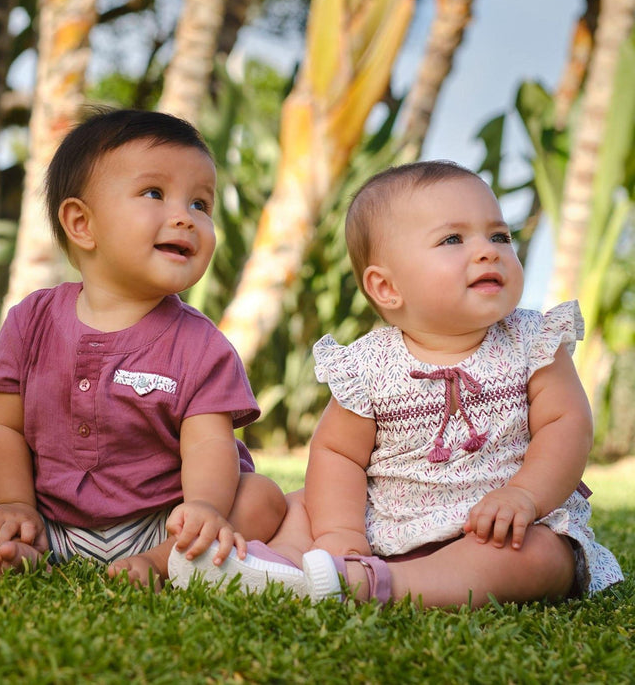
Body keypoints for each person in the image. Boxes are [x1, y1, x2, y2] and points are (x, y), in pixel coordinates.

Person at [168, 161, 624, 607]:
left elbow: (567, 425)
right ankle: (283, 567)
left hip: (497, 525)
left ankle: (387, 584)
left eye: (499, 236)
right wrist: (341, 532)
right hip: (384, 518)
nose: (489, 251)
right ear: (387, 288)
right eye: (452, 239)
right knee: (300, 505)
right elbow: (338, 454)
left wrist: (525, 494)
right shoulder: (368, 363)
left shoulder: (533, 340)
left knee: (542, 557)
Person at [0, 108, 286, 587]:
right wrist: (13, 503)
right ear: (82, 223)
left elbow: (209, 442)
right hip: (49, 519)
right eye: (154, 194)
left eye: (201, 204)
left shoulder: (201, 345)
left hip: (162, 523)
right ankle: (16, 551)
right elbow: (2, 425)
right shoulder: (32, 320)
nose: (185, 217)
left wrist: (202, 508)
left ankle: (161, 563)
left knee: (261, 498)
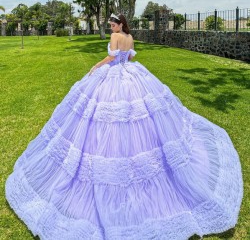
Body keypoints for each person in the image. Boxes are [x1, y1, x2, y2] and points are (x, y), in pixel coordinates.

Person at [5, 13, 243, 240]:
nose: (111, 28)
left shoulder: (116, 38)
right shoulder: (129, 38)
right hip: (133, 75)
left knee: (110, 117)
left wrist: (97, 66)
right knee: (138, 116)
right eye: (110, 26)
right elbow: (130, 58)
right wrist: (118, 59)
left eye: (112, 25)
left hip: (116, 77)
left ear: (119, 25)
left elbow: (111, 58)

================================

■ What is needed: Please repeat the lines that run from the one holding "left elbow: (567, 425)" to the last line of the material, both included, exactly and without pictures.

■ Written solution:
left elbow: (567, 425)
right ankle: (283, 567)
left hip: (497, 525)
left ankle: (387, 584)
left eye: (499, 236)
right wrist: (341, 532)
right hip: (384, 518)
nose: (489, 251)
right ear: (387, 288)
right eye: (452, 239)
right knee: (300, 505)
right elbow: (338, 454)
left wrist: (525, 494)
right shoulder: (368, 363)
left shoulder: (533, 340)
left knee: (542, 557)
Person at [0, 108, 286, 587]:
right wrist: (13, 503)
right ear: (82, 223)
left elbow: (209, 442)
right hip: (49, 519)
right eye: (154, 194)
left eye: (201, 204)
left shoulder: (201, 345)
left hip: (162, 523)
right ankle: (16, 551)
right elbow: (2, 425)
right shoulder: (32, 320)
nose: (185, 217)
left wrist: (202, 508)
left ankle: (161, 563)
left knee: (261, 498)
Body keypoints for each person in the image. Boxes are [x1, y1, x2, y2] and points are (x, y), in pixel coordinates.

Person at [5, 13, 243, 240]:
nose: (111, 28)
left shoulder: (116, 38)
right shoulder: (129, 38)
right hip: (133, 75)
left knee: (110, 117)
left wrist: (97, 66)
right knee: (138, 116)
right eye: (110, 26)
right elbow: (130, 58)
right wrist: (118, 59)
left eye: (112, 25)
left hip: (116, 77)
left ear: (119, 25)
left elbow: (111, 58)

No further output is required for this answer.